The gallery in question in this post sicked their lawyers on us and demanded that we remove their name from this post. So rather than fight an expensive long legal battle in court we decided to alter the article, getting rid of the name of the galler in question. Let’s just say their name includes the name of an Apostle and a color midway between black and white.

 

 

Every time GYST teaches its Getting Your Shit Together class we always discuss the topic of “vanity galleries,” exhibition spaces that lure young artists with promises of a show but demand that the artist put up the cash for hosting the exhibition. These galleries take advantage of artists’ desperation. They often demand that artists pay for everything pertaining to the exhibition: announcements, catering, staff fees, even the rent. On top of this they also take a percentage of sales. Vanity galleries are a scam, a blight on the art world and, predictably, showcase lack-luster art. We warn all our students to flee these spaces at break-neck speed.
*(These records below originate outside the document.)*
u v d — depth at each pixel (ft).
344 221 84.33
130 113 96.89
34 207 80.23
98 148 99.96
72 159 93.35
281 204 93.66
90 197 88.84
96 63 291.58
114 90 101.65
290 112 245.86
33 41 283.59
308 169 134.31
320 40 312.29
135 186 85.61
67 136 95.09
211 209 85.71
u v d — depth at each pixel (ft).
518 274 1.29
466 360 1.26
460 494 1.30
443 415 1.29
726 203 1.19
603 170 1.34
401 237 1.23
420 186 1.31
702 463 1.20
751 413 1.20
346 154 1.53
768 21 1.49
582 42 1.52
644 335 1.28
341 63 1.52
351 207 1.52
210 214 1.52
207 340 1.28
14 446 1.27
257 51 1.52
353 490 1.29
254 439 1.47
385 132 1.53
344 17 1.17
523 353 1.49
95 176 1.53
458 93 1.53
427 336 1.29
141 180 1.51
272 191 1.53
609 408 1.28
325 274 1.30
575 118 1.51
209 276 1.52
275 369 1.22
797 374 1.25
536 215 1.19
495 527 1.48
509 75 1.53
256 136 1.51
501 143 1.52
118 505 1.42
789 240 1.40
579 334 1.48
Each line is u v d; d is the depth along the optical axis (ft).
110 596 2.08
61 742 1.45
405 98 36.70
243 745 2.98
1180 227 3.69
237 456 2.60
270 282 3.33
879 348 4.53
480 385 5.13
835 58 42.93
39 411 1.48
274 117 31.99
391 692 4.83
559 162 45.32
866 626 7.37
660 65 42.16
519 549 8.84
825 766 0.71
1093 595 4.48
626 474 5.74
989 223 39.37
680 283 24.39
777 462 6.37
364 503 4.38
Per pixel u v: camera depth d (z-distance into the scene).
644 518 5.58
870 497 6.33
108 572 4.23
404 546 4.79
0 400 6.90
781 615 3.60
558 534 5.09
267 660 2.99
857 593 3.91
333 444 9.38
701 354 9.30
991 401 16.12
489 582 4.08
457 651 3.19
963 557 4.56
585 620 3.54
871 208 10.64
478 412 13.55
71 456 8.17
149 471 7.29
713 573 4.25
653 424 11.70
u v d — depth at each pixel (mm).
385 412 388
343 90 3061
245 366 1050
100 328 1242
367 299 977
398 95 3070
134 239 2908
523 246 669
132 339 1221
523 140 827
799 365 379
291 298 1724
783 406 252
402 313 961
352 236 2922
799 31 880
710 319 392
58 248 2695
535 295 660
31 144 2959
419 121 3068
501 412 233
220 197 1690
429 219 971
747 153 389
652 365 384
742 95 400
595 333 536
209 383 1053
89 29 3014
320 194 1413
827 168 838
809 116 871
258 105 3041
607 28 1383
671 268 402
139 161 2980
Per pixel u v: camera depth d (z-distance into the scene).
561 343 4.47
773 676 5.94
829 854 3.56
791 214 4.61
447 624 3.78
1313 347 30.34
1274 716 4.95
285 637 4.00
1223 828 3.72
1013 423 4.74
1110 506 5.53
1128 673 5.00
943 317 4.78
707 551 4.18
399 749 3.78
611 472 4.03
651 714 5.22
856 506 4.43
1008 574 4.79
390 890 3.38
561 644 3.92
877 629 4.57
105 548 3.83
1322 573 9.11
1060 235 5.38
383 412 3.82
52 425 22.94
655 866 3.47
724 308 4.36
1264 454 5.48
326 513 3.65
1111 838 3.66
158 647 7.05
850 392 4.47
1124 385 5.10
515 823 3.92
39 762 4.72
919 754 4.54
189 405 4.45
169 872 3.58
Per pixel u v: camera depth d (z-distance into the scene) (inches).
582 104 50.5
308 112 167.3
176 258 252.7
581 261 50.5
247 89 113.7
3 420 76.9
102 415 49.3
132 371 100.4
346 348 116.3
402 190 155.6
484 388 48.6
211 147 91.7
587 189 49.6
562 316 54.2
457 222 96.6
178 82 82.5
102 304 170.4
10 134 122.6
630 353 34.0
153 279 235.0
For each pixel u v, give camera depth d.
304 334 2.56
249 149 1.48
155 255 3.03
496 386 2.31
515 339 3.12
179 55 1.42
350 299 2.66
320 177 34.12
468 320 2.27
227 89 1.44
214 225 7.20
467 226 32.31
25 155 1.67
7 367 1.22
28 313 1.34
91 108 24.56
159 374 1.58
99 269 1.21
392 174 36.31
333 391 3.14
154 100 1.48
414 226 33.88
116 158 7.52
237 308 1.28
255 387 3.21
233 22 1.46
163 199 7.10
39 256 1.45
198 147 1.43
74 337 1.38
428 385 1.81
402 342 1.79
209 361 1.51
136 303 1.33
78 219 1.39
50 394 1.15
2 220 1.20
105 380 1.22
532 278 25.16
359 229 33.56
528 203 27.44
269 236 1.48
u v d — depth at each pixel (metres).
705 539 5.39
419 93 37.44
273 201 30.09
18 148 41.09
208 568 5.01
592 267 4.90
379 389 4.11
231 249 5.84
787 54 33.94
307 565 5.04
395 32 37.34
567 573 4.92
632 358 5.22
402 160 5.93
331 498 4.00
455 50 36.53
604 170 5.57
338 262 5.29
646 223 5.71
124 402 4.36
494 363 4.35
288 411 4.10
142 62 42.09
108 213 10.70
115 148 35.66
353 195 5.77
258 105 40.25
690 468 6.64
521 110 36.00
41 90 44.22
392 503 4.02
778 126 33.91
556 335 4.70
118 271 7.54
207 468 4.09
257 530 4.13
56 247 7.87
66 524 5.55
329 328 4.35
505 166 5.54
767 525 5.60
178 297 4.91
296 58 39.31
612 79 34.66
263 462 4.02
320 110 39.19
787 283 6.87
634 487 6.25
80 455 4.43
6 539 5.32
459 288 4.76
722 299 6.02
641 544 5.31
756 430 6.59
Vanity Galleries STINK because they thrive on exploitation and not on a real desire to help artists. Also showing at a vanity gallery looks bad because it is kind of like paying to show your work. People who have been in the art world for awhile know who they are and don’t look favorably at a vanity gallery listed on a resume.
Now it’s one thing to have a vanity gallery lure artists with promises of sales and a space to exhibit work, letting them know that there will be costs upfront, but recently we heard a story from one of our GYSTERS, a great artist and one of our fabulous students, that simply blew our minds. Read her account of how she was almost scammed with a real slimy bait-and –switch by a certain gallery in Bergamot Station in Santa Monica. Thankfully she is one smart artist and she smelled the rotten deal before it was too late.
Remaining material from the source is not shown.